New findings suggest that young men also benefit from HPV vaccine
New findings reported in The New England Journal of Medicine suggest that vaccinating young men against human papillomavirus (HPV), which cause the majority of cervical and anal cancers and a smaller proportion of other cancers, resulted in reduced infections and incidence of external genital lesions, primarily genital warts. In an editorial accompanying the article, published online in NEJM February 3, 2011, HSPH’s Jane Kim highlights the arguments for and against routine vaccination of boys (currently the Centers for Disease Control and Prevention recommends routine vaccination for girls as young as nine).

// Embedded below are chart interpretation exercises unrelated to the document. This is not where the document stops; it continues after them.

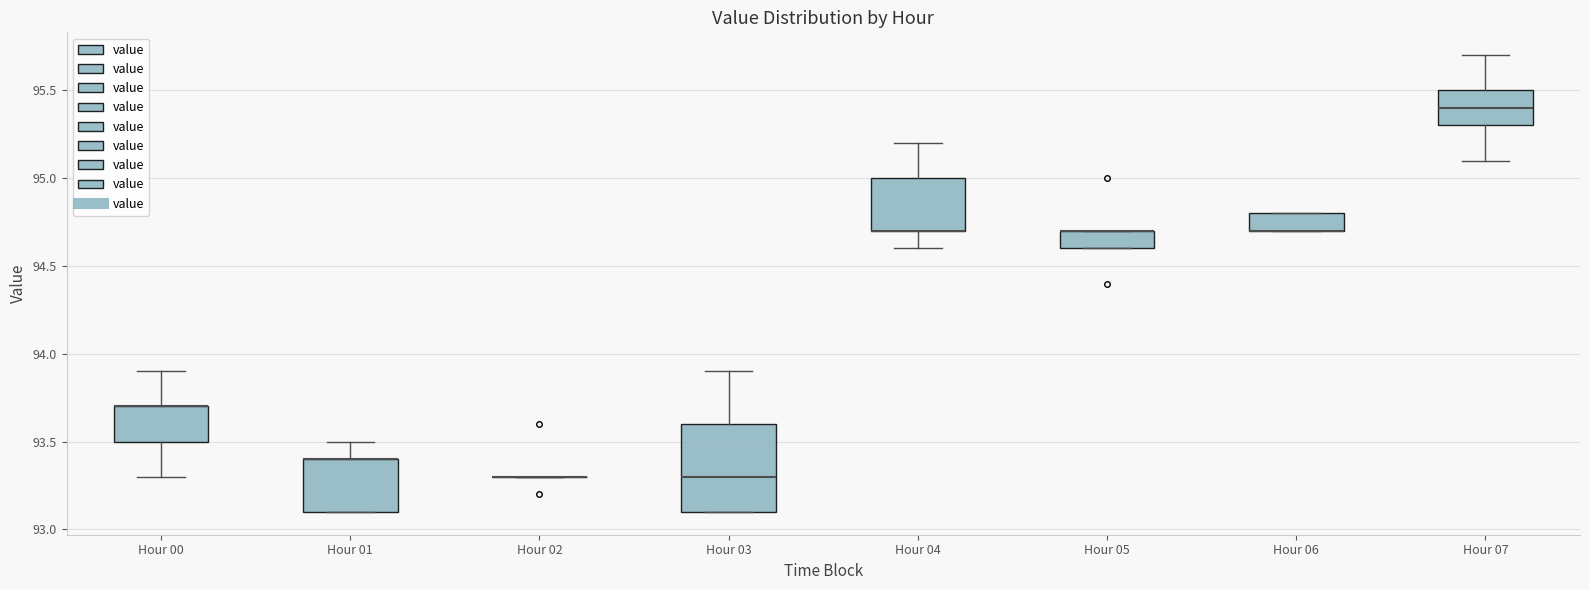

Reading left to right, transcribe this box plot: for each box, give where its median line is, the range the box spans, and where its two whiskers end, as read against the y-axis. The values are not printed on the chart, so give them approximately, as read against the axis.

Hour 00: median 93.7 (drawn on the box's upper edge), box 93.5 to 93.7, whiskers 93.3 to 93.9
Hour 01: median 93.4 (drawn on the box's upper edge), box 93.1 to 93.4, whiskers 93.1 to 93.5
Hour 02: box collapsed to a line at 93.3, whiskers 93.3 to 93.3
Hour 03: median 93.3, box 93.1 to 93.6, whiskers 93.1 to 93.9
Hour 04: median 94.7 (drawn on the box's lower edge), box 94.7 to 95.0, whiskers 94.6 to 95.2
Hour 05: median 94.7 (drawn on the box's upper edge), box 94.6 to 94.7, whiskers 94.6 to 94.7
Hour 06: median 94.7 (drawn on the box's lower edge), box 94.7 to 94.8, whiskers 94.7 to 94.8
Hour 07: median 95.4, box 95.3 to 95.5, whiskers 95.1 to 95.7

Kim calls the findings “cause to celebrate the extraordinary potential for HPV vaccination to improve health in both women and men.” However, in previous work, Kim found that vaccinating boys was generally not a good value for resources except under special circumstances. For example, in the current editorial, she writes that if the vaccination rate of girls in the United States remains low, routine vaccination of boys may be cost-effective.
“To maximize the benefits to the population’s health from health services and interventions, we have a responsibility to use resources as efficiently as possible,” she writes. “Equally important is our responsibility to revisit policy decisions as influential new data and new technologies become available, as they undoubtedly will in the case of the prevention and control of HPV-related diseases.”